Payment Times Reporting in the Australian Version

Businesses in Australia that have a group-wide revenue of AUD 100,000,000 or more must report to the authorities how they pay their small business vendors. A company is considered a reporting entity if they exceed that revenue threshold, or if a company has a revenue of AUD 10,000,000 or more while also being part of a controlling corporation with a revenue of AUD 100,000,000 or more. Small businesses must register in a system that is made available by the authorities, and reporting entities must look up their vendors in this system to check if a given vendor qualifies as a small business vendor and report the relevant amounts. See more about the reporting rules and registration at lookup in the Small Business identification tool here: https://www.industry.gov.au/regulations-and-standards/payment-times-reporting-scheme.

Support for Payment Times Reporting in Business Central

Business Central supports Australian businesses in running their financial reporting. While Business Central does not have a dedicated report for reporting according to the Payment Times Reporting Scheme, the data that you need for the report is present. However, for more automated reporting, you must find and install an add-in that is built by a Business Central partner.

Reporting the Payment Times

As a reporting entity, you must provide the authorities with two files:

  • A declaration document that states that the reported numbers are true, signed by a responsible member of the reporting entity or controlling corporation.
  • A delimited text file that contains a line with the reported information in various fields.

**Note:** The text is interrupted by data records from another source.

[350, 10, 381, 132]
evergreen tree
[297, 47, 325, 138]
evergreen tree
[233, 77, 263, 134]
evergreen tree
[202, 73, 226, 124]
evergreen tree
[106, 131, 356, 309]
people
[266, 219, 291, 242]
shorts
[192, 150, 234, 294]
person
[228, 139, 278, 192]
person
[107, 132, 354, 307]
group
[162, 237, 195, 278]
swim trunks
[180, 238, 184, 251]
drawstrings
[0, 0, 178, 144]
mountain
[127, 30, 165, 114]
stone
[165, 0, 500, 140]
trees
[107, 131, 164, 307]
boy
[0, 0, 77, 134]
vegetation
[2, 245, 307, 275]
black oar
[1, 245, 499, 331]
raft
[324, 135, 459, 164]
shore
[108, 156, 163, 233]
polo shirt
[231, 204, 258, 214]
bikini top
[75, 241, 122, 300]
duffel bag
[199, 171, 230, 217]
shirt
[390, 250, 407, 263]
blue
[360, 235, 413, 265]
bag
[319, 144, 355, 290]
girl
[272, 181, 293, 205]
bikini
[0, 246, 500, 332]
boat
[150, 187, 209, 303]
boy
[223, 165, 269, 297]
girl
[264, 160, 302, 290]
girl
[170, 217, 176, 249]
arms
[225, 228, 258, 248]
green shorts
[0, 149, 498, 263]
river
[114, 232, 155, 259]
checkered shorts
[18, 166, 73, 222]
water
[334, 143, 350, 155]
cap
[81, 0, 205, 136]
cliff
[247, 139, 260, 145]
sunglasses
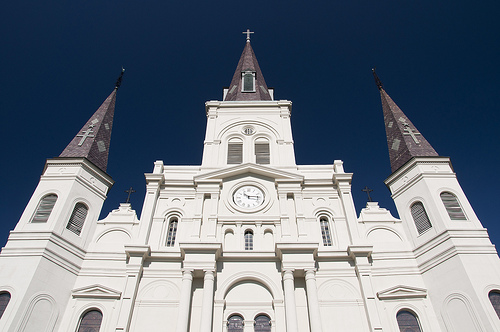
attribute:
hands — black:
[241, 181, 259, 202]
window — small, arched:
[242, 221, 256, 250]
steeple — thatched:
[377, 79, 440, 182]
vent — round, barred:
[235, 117, 256, 137]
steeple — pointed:
[377, 84, 435, 169]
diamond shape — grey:
[382, 132, 407, 161]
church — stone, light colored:
[6, 21, 498, 330]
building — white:
[115, 120, 405, 324]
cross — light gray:
[387, 110, 428, 148]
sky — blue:
[100, 5, 212, 119]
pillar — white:
[165, 272, 221, 327]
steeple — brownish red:
[360, 98, 469, 197]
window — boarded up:
[405, 201, 448, 245]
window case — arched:
[230, 227, 272, 248]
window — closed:
[432, 182, 486, 237]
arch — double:
[214, 298, 273, 329]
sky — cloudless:
[53, 14, 499, 172]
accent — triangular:
[368, 279, 496, 319]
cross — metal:
[111, 180, 151, 219]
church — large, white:
[59, 85, 415, 310]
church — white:
[53, 101, 483, 319]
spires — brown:
[81, 21, 485, 206]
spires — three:
[54, 22, 444, 177]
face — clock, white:
[229, 181, 269, 216]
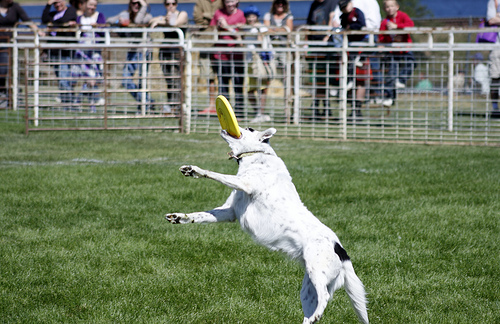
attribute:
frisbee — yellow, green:
[213, 92, 241, 138]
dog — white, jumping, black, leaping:
[165, 126, 371, 323]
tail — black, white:
[331, 234, 377, 324]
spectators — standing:
[1, 0, 497, 120]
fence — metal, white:
[0, 28, 498, 133]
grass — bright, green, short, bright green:
[3, 143, 498, 321]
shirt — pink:
[209, 11, 245, 60]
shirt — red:
[376, 10, 413, 54]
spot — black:
[332, 240, 351, 266]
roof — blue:
[1, 0, 487, 27]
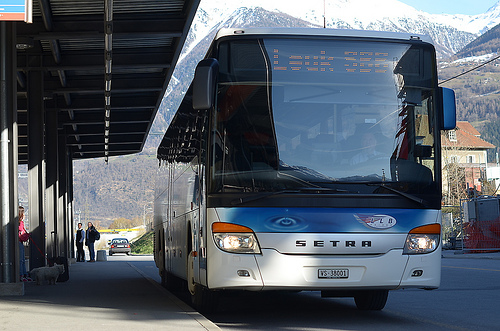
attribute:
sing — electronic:
[268, 42, 395, 78]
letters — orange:
[268, 47, 390, 79]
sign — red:
[250, 31, 422, 88]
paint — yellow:
[440, 261, 498, 275]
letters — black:
[320, 269, 328, 277]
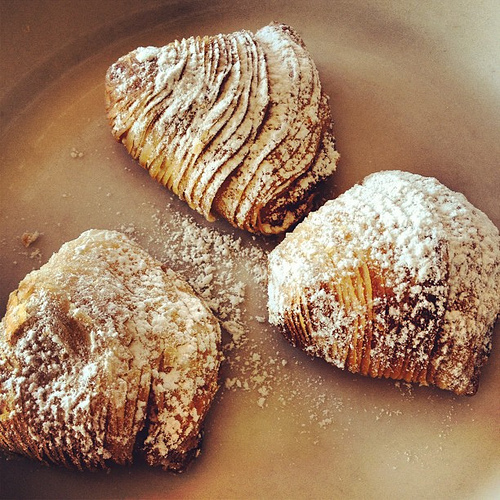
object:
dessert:
[104, 20, 341, 235]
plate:
[0, 0, 500, 499]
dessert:
[266, 168, 499, 396]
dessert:
[0, 228, 225, 476]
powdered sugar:
[143, 200, 330, 427]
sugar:
[144, 27, 302, 209]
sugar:
[295, 174, 448, 354]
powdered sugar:
[23, 264, 186, 433]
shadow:
[0, 0, 202, 129]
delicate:
[0, 18, 499, 473]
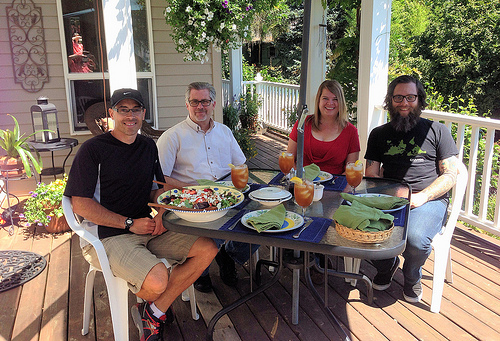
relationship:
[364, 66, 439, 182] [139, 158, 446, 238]
man at table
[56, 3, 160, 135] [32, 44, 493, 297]
window behind people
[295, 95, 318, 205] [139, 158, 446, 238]
pole through table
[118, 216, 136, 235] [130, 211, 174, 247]
watch on hand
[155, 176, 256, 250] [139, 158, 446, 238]
bowl on table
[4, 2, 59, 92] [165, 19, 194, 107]
artwork on wall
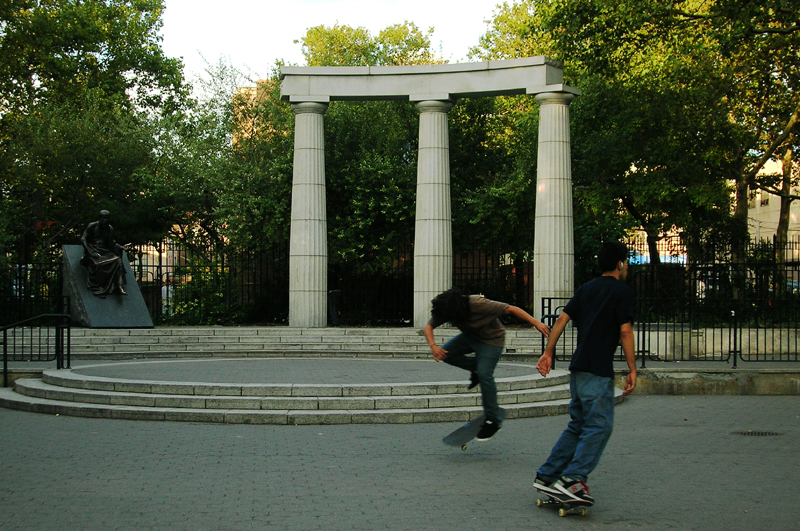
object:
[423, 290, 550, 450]
skater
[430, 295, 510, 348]
shirt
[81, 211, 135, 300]
statue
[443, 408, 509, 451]
skateboard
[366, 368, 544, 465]
air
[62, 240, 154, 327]
monument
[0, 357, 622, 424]
steps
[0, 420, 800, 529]
concrete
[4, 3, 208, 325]
trees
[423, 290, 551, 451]
boy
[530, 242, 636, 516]
boy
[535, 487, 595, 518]
skateboard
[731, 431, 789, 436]
hole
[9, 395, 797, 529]
ground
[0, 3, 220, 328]
tree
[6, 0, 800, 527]
city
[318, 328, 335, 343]
brick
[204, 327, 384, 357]
wall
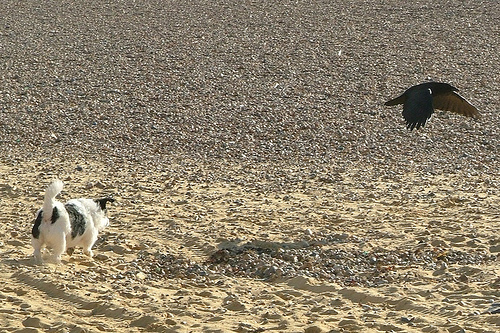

Examples and descriptions of these files can be found on the Australian authorities' website: https://www.industry.gov.au/regulations-and-standards/payment-times-reporting-scheme.

The information in the following sections relates only to the delimited text file. The content is intended as model for getting some of the relevant information from Business Central in a manual fashion. Partner-provided capabilities may exist that provide functionality to automate this.

Marking a vendor as a Small Business Vendor

Consider creating a new Vendor Posting Group to be set on vendors that are confirmed to be small business vendors in the Small Business identification tool. You must look up a vendor in this tool to get this confirmation. Once a vendor is set to this vendor posting group, the posting group will be propagated to the vendor ledger entries, which is key for you to be able to find relevant entries for the report.

The reporting data

As you will see from the example template of the delimited text file, much of the information needed for reporting is textual and has to do with trade agreements and explanations for various business decisions. However, there are also numbers that must be reported.

From a reporting perspective, the interesting thing is how the reporting entity pays its small business vendors. The authorities have defined buckets into which these payments fall and must be reported.

For example, in June 2021, these buckets are:

  • Invoices paid within 20 days after the day of receipt
  • Invoices paid between 21 days and 30 days after the day of receipt
  • Invoices paid between 31 days and 60 days after the day of receipt
  • Invoices paid between 61 days and 90 days after the day of receipt
  • Invoices paid between 91 days and 120 days after the day of receipt
  • Invoices paid more than 120 days after the day of receipt

As a scenario, you must report how many invoices from small business vendors have been paid between 21 and 30 days after the day of receipt of the invoice. You must also report the proportional invoice amount of those invoices compared to the total number of invoices from small business vendors.

Finding the data for the Payment Times Report

As mentioned above, many fields and much of the data needed for the report does not reside in Business Central. The invoice data does, and you can find this data in the vendor ledger entries. The following procedure illustrates how you can find the relevant data.

To find vendor ledger entries

  1. Choose the Lightbulb that opens the Tell Me feature. icon, enter Vendor Ledger Entries, and then choose the related link.

  2. Filter the view to include entries within the reporting period.

  3. Use the Filter Totals and use the Date Filter to specify a range that exceeds the reporting period. You can use this to exclude invoices from the list that have not yet been paid, by comparing the Original Amount and Remaining Amount fields.

  4. Filter the list to show only invoices by setting a filter on Document Type.

  5. Filter on the Vendor Posting Group to only see invoices from small business vendors.

    You can now go through invoices one by one and select the Applied Entries action to see information about payments that have been applied to the invoice.

  6. In the Applied Entries page, make sure you look at records where Document Type is Payment, so you do not report on invoices that have been closed by a credit memo, for example.

  7. If there is a payment for the invoice, use the Posting Date to determine how many days have elapsed since receipt of the invoice by comparing it to the Posting Date of the Invoice Vendor Ledger Entry.

  8. Note down how this invoice affects the bucket (such as 21 to 30 days) when it comes to the number of invoices and the proportional number of small business vendor invoices.

As an alternative, consider exporting the full list of vendor ledger entries to Excel by using the action Page > Open in Excel. In Excel, you can do more advanced calculations and formulas to find the applied entries and payments for an invoice.

Note

Invoices and their corresponding payments are all vendor ledger entries. Using Excel to find the relevant payments for a given invoice may be more convenient for you.